The following chart explains the practical application of the decision:
Injury causing immediate disability: Maximum compensation rate is based on date of injury.
Injury without immediate disability: Maximum compensation rate is based on first date of disability.
Injury where disability lasts more than 3 but less than 15 days: Maximum compensation rate is based on fourth day of disability, where the disability actually begins under Section 6(a).
Injury where initial disability lasts more than 3 but less than 15 days but a later period of disability occurs: Maximum compensation rate is initially based on fourth day of disability. If there is a later period of disability such that the total disability exceeds 14 days, then the maximum compensation rate would revert back to the first day of disability.

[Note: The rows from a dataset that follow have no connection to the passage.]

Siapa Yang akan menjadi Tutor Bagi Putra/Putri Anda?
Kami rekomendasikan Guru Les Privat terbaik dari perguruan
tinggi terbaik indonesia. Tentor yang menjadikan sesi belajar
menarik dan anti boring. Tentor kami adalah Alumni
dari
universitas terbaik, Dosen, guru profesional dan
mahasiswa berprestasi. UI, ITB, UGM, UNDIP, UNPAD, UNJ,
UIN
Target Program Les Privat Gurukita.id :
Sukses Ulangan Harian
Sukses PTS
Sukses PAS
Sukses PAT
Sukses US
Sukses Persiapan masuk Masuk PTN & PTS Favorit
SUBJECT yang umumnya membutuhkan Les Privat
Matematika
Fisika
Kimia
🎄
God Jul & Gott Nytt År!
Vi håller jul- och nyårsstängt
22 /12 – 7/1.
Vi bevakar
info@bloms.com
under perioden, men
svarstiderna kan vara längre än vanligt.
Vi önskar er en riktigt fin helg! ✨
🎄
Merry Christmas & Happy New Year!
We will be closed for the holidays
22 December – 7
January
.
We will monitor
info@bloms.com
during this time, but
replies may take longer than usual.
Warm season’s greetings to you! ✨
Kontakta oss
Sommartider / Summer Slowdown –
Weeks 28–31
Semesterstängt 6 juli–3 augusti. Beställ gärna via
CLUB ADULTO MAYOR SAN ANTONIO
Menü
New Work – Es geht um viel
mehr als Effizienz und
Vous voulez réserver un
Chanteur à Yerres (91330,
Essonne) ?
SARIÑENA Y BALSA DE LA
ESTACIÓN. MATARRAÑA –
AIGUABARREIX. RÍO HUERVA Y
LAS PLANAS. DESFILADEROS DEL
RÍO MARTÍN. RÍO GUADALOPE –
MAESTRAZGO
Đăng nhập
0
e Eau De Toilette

While the decision provides a clear answer on when to apply the maximum compensation rate for traumatic injuries, it allows for inconsistent rates where the onset of disability is later than the date of injury.
Consider the example of a car accident on September 29, 2007, resulting in injury to three similarly paid workers, each earning $2,000.00 a week. The first worker’s injuries were severe enough that he became immediately disabled and remained disabled for years. His temporary total disability rate is $1,114.44, based on the maximum rate of compensation on the date of September 29, 2007. The second worker was immediately disabled but this disability only lasted ten days. Under Section 6(a) of the LHWCA, Carrier does not have any compensation liability for the first three days of Claimant’s disability period, if that period does not run more than fourteen days. Thus, the second worker’s temporary total disability rate is $1,160.36, based on the maximum rate of compensation on the date of October 2, 2007 [his first date of disability based on Section 6(a)]. The third worker continued working for twenty-six months after the accident until he finally gave into recommendations for back surgery. His disability did not begin until he first lost wages. Thus, his temporary total disability rate is $1,224.66, based on the maximum rate of compensation on the date of November 27, 2009. All workers had the same average weekly wage, had the same pre-injury wages, were injured in the same incident, and suffered some disability as a result, yet their compensation rates differ as a result of the new ruling.
For occupational disease cases that do not result in immediate disability, the average weekly wage is determined based on the date on which Claimant was aware, or reasonably should have been aware, of the connection between his occupational disease and his inability to earn wages. Based on the Roberts rationale, the compensation rate could be capped at a rate lower than the maximum compensation rate for the “time of injury” where the onset of disability predates the first date of disability after Claimant is aware of the relationship of the occupational disease to employment.